If you want machines to host backends and “register” them dynamically, run a tiny node agent on each backend host
(or just call the registration endpoint from your own tooling).

- Gateway endpoint: `POST /v1/nodes/register`
- Node payload describes which **roles** it serves and the base URL to reach its OpenAI-compatible backend.

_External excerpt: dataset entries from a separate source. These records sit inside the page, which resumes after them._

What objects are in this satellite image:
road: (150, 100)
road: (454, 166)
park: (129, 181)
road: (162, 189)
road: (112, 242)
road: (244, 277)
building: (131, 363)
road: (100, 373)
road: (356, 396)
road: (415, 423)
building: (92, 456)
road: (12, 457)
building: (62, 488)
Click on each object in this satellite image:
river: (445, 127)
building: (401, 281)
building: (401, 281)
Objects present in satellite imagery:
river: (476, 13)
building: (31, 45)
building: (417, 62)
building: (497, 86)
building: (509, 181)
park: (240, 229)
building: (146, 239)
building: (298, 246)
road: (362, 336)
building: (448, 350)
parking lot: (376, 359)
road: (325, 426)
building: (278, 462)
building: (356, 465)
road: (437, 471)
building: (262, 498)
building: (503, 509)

See: `docs/DEPLOYMENT.md` and `docs/CONFIG.md`.

## Status

This repository is a **preliminary scaffold**:
- Proxying to OpenAI-compatible upstreams works.
- Registration and load-selection are implemented (basic round-robin).
- API-key auth for clients and nodes is available.
- Persistence is basic JSON-backed state, not a full service registry.
- Gateway proxying has been exercised live with Ollama and `llamafile`.
- Node-agent managed inference has been exercised live with `llama-server` on CUDA hardware.

## License

MIT. See `LICENSE`.

## Node Agent (per-host)

This repo also includes a **RoleMesh Node Agent** (`rolemesh-node-agent`) that can manage **persistent** `llama.cpp` servers (one per GPU) and report inventory/metrics back to the gateway.

- Sample config: `configs/node_agent.example.yaml`
- Docs: `docs/NODE_AGENT.md`

## Safe-by-default binding

Gateway and node-agent default to binding on `127.0.0.1` to avoid accidental exposure. Bind only to private/LAN or VPN interfaces and firewall ports if you need remote access.